[Extracted text]
E-books are digital versions of traditional print books that are readable across a variety of computing platforms including desktop PC, iPad, smart phone and purpose-designed agents known as e-book readers (Reitz, 201 la). E-books represent a new wave in the 'displacement' of traditional formats by digital information sources. Hence, e-books further evolve an existing trend toward online full-text in information retrieval in libraries (Stokker & Hallam, 2009). Armstrong and Lonsdale (2009a) justify e-books in terms of meeting the needs of remote students, short-loan or no-loan collections, the need for multiple copies/access, and additional features. The peer reviewed literature shows that e-books are growing in significance as a budget line in libraries. For example, Queensland University of Technology (QUT), e-book acquisitions accounted for 20% of the monograph budget in 2008 (Stokker & Hallam, 2009) and about 50% in 2010 (Huthwaite et al., 2011). A recent analysis of the Australian universities' aggregated data collected by the Council of Australian University Libraries (CAUL) showed a 512.3% increase from 2008 to 2010 in e-book acquisitions, with an increase of 61.9% between 2009 and 2010 (CAUL, 2012).
Adoption trends belie misgivings held by some commentators about the e-book phenomenon. For example, Crosetto (2011 : 125) contends that libraries entered the digital world with the hope that e-books would not have the perceived negative experiences associated with the print world. However, she concludes that challenges once associated with print monographs are equally applicable to e-books. These include rising costs and funding dilemmas, discipline-wise fair distribution of titles, use statistics, and preservation. Academic and research libraries also face change management dilemmas, with staff and establishment profiles that have grown up around servicing physical collections becoming less relevant.

[Extracted entries]

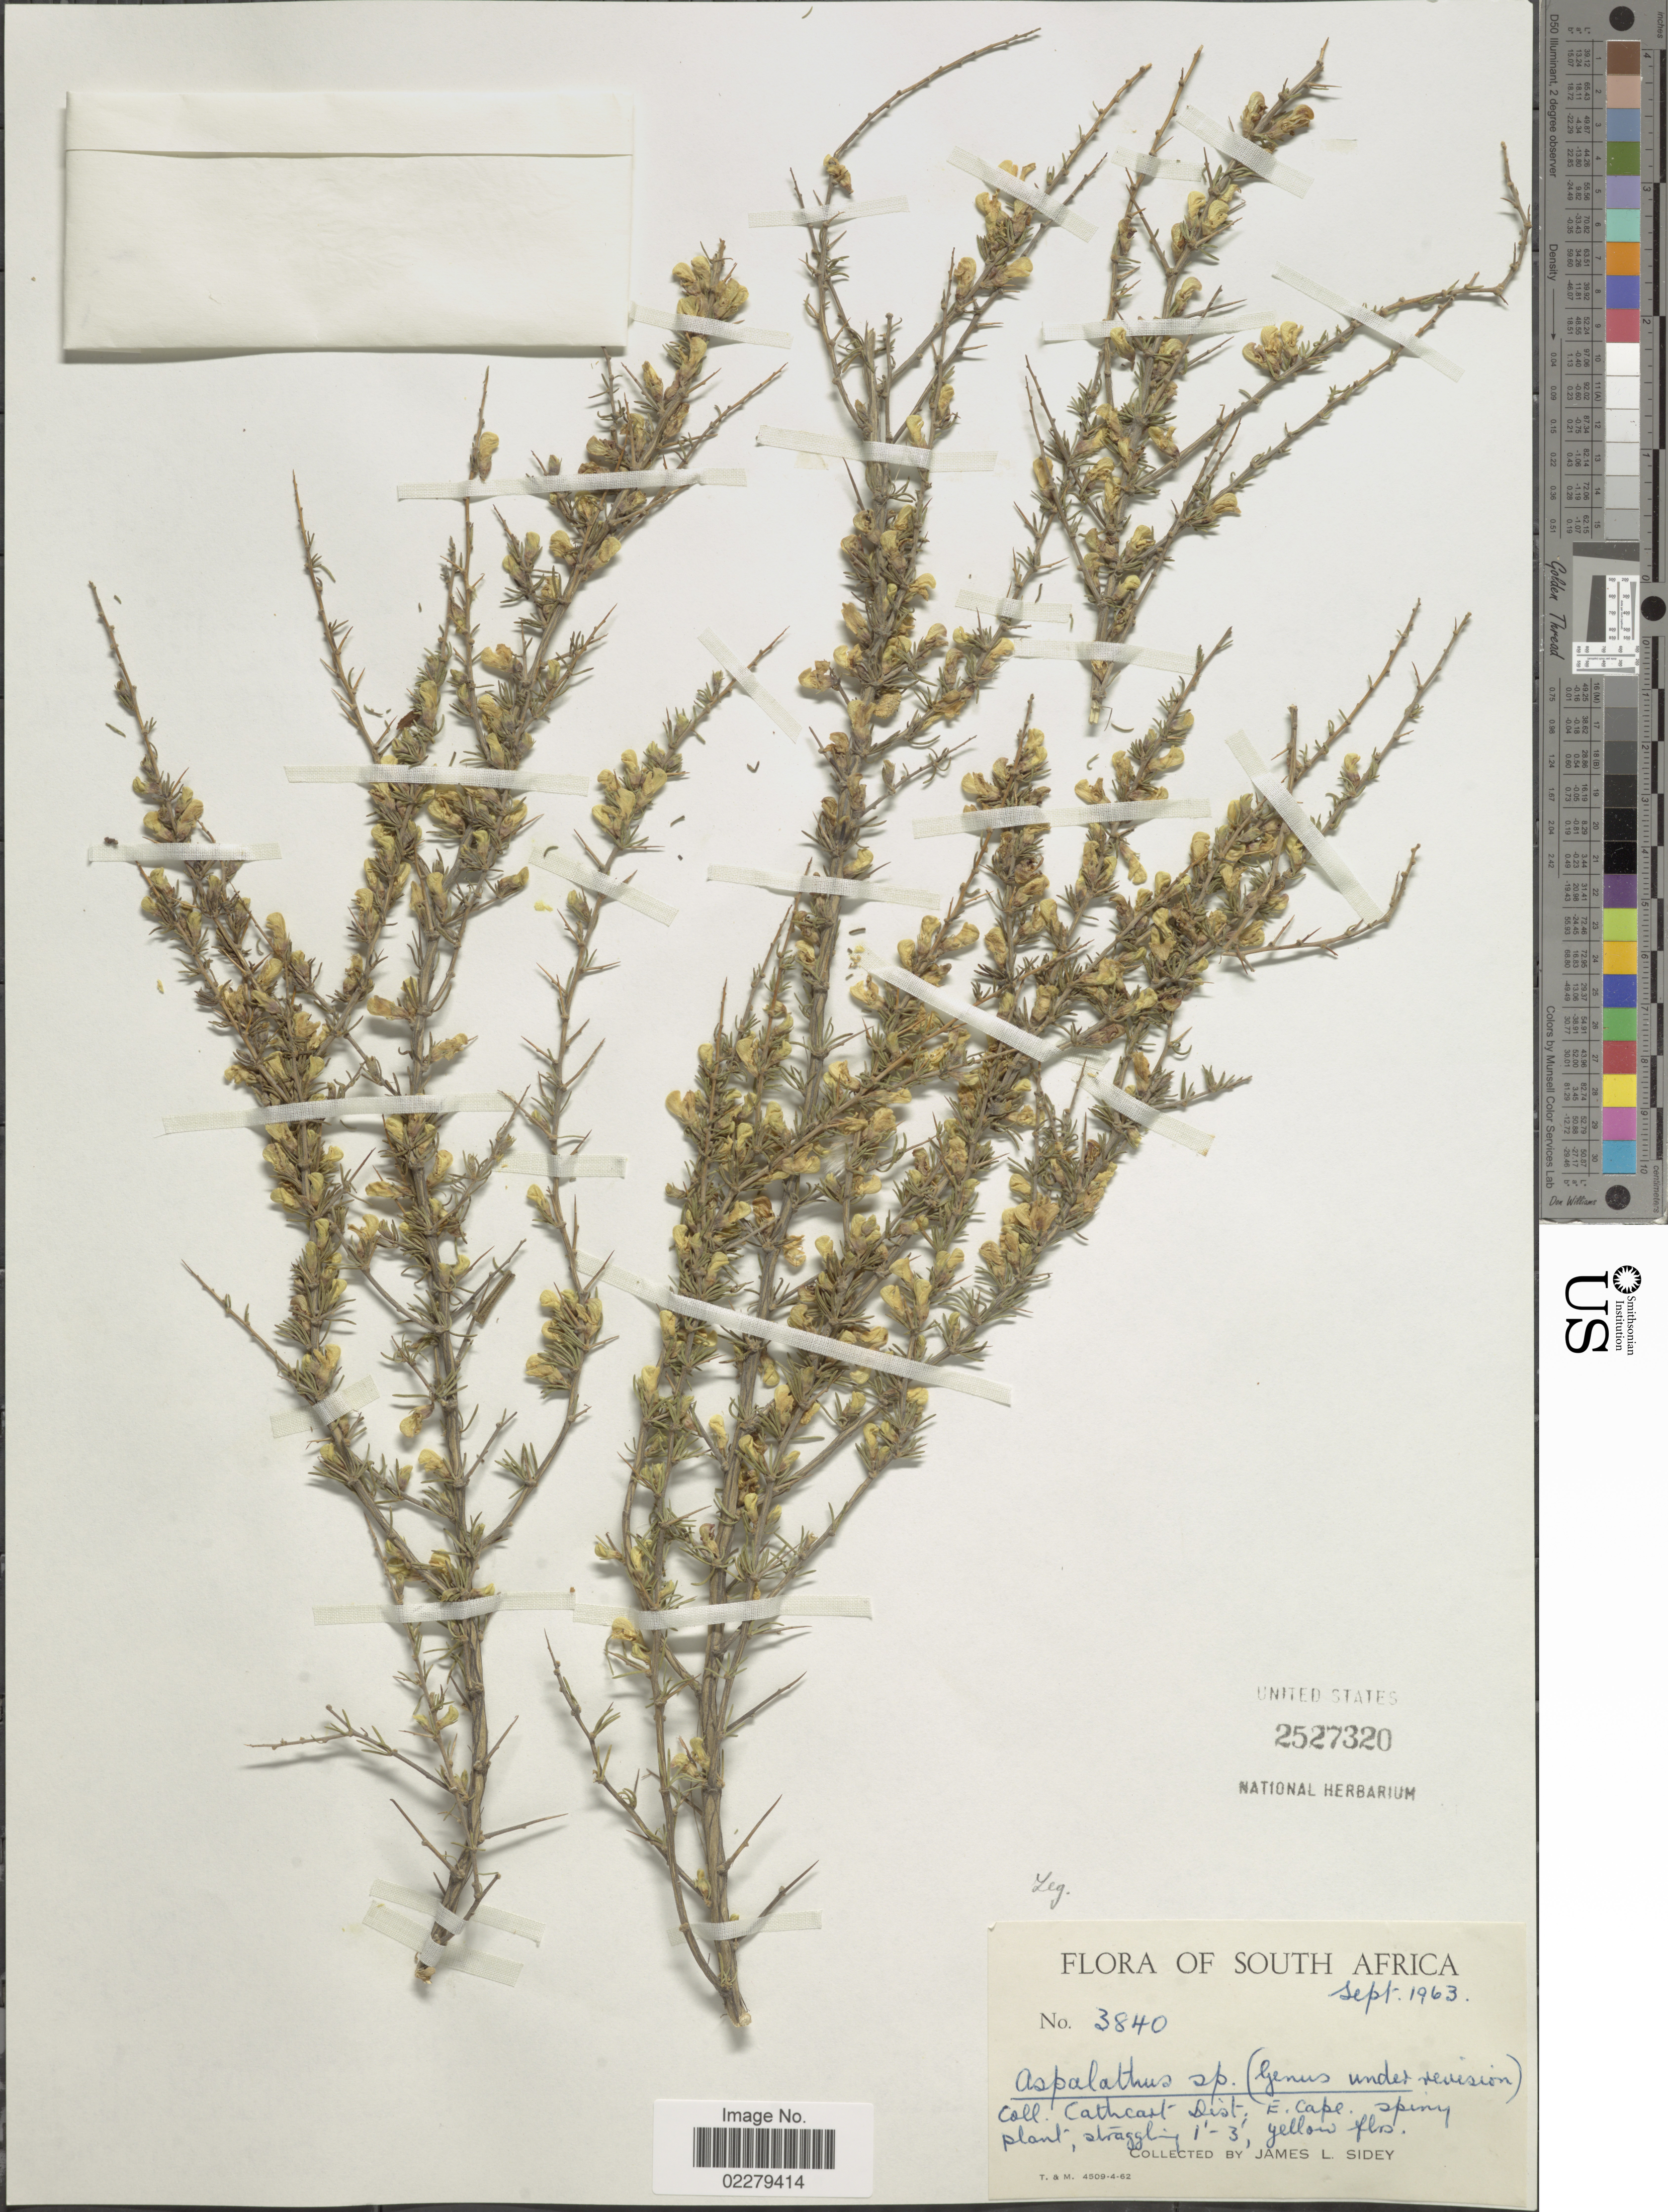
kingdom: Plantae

---

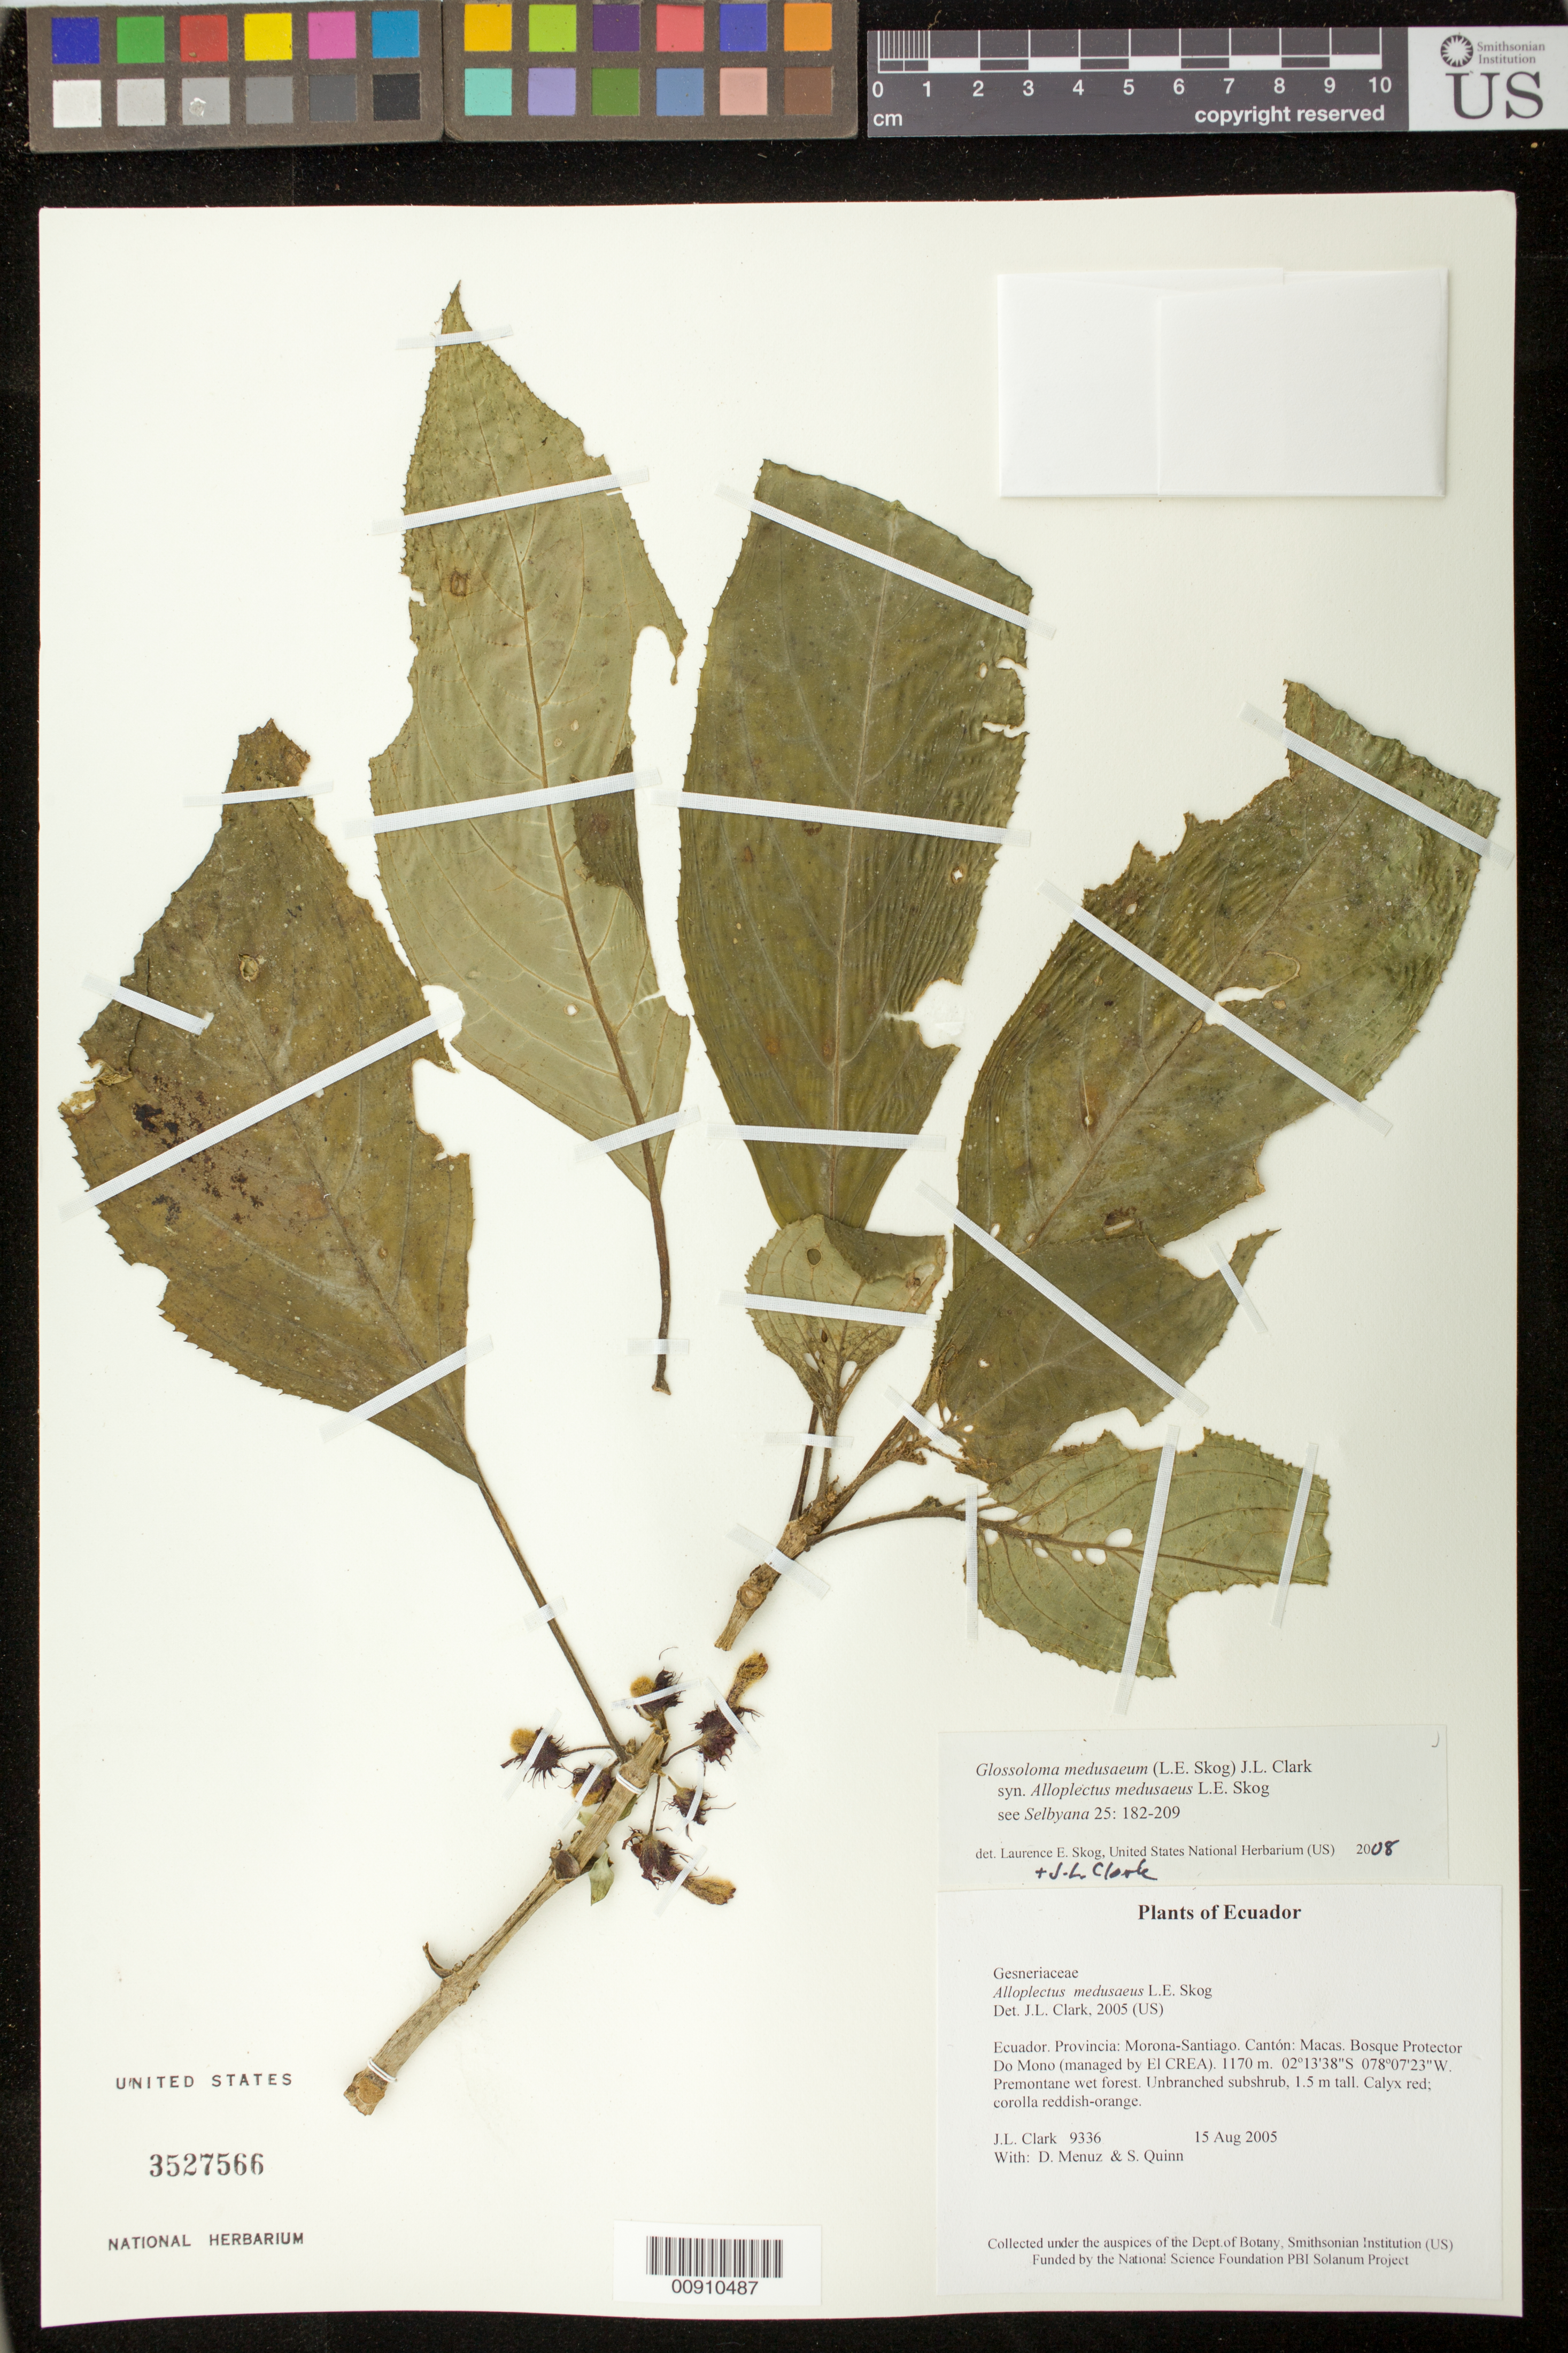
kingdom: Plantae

[Tasks to perform]
- 1) In the e-book passage, what share of the monograph budget at Queensland University of Technology went to e-book acquisitions in 2010?
- 2) Transcribe everything in the e-book passage from "Adoption trends belie" down to "becoming less relevant.".

[Solution set]
- 1) About 50%.

- 2)
Adoption trends belie misgivings held by some commentators about the e-book phenomenon. For example, Crosetto (2011 : 125) contends that libraries entered the digital world with the hope that e-books would not have the perceived negative experiences associated with the print world. However, she concludes that challenges once associated with print monographs are equally applicable to e-books. These include rising costs and funding dilemmas, discipline-wise fair distribution of titles, use statistics, and preservation. Academic and research libraries also face change management dilemmas, with staff and establishment profiles that have grown up around servicing physical collections becoming less relevant.